I know, I know: don’t jinx it. But seriously, have you seen the latest polls? With a 14-point lead, I think a little creative visualization is allowed. So, a Democratic president takes over from an unpopular Bush-led administration after an Iraq war doesn’t quite turn out as hoped, as the economy goes spiraling into the pooper. Sound familiar? An eerily similar set of circumstances was at play 16 years ago, and at the same time, an edgy, independent new genre of punk-inflected rock came to dominate American culture and redefine the notion of “alternative” music. Grunge was both idiosyncratically local and an inevitable product of its time, an expression of anguish and frustration at the world: the failing economy, monolithic pop culture, an out-of-touch government. Granted, Nirvana’s Nevermind hit #1 on the Billboard album charts in January, 1992, just as candidate Bill Clinton was fighting off the now-almost-quaint-seeming Gennifer Flowers scandal, and clearly, the Northwest grunge scene had been bubbling under for a few years before that. But right now, rock, as such, seems primed for a revival: charts are dominated by hip-hop and American Idol winners, and the underground is all electro, all the time. Could a generation of kids be about to lose their jobs and pick up guitars?
A little bit of googling turned up this half-hilarious, half-fascinating 1993 New York Times article by music critic Jon Pareles, in which he optimistically predicts that the upcoming Clinton administration’s emphasis on “tolerance” could reduce “the misogyny that mars hard-rock and hip-hop” as well as “lessen homophobia.” Boy, were we all this googly-eyed with hope back in ’93? But Pareles does take an interesting look back at how Democratic presidents coincide with changes in musical culture:
Democratic Administrations presided over one of rock’s most fertile periods, from 1961-68, and one of its most contradictory ones, 1977-80, during Jimmy Carter’s Presidency. In the 60’s, under Kennedy and Johnson, an expanding economy and the friction over civil rights and Vietnam convinced rockers that they represented a vanguard community, that they could experiment yet stay popular. The Carter years were another story, with domesticity in the foreground and economic turbulence lurking. A recession bred the comfortable, introspective corporate pop of groups like the Eagles or Fleetwood Mac (who provided the Clinton campaign’s theme song), the boom and bust of disco, and the radical mutations of punk-rock and hip-hop, which were influential but commercially marginal.
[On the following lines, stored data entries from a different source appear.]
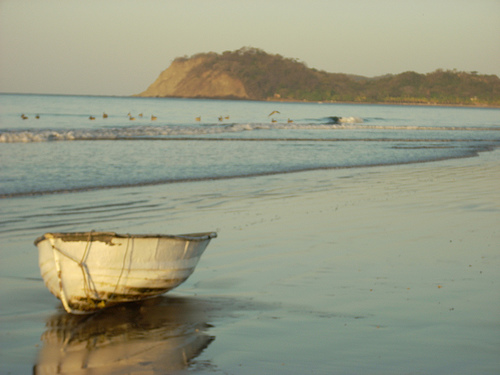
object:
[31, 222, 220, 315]
boat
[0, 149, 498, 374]
shore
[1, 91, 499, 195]
water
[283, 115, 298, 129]
birds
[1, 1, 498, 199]
background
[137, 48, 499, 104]
hills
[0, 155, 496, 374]
sand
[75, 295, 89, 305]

…The growth areas of late-80’s and early-90’s popular music offered mechanical dance-beat escapism and tidings of anger and death. Rock grew even more contrary… Instead of the implicit optimism of protest songs, apocalyptic thrash bands and rappers offered a chance to vent.
Of course, many would argue that as the ’90s progressed and the Dow rocketed to new heights, grunge’s anguished cries quickly turned to narcissistic pablum and copycat sellouts: Nirvana begat, er, Bush. For music’s sake, maybe we should hope Obama doesn’t turn the economy around. Sure, we’ll all go hungry, but the the rock music the kids put out will feed our souls for another generation.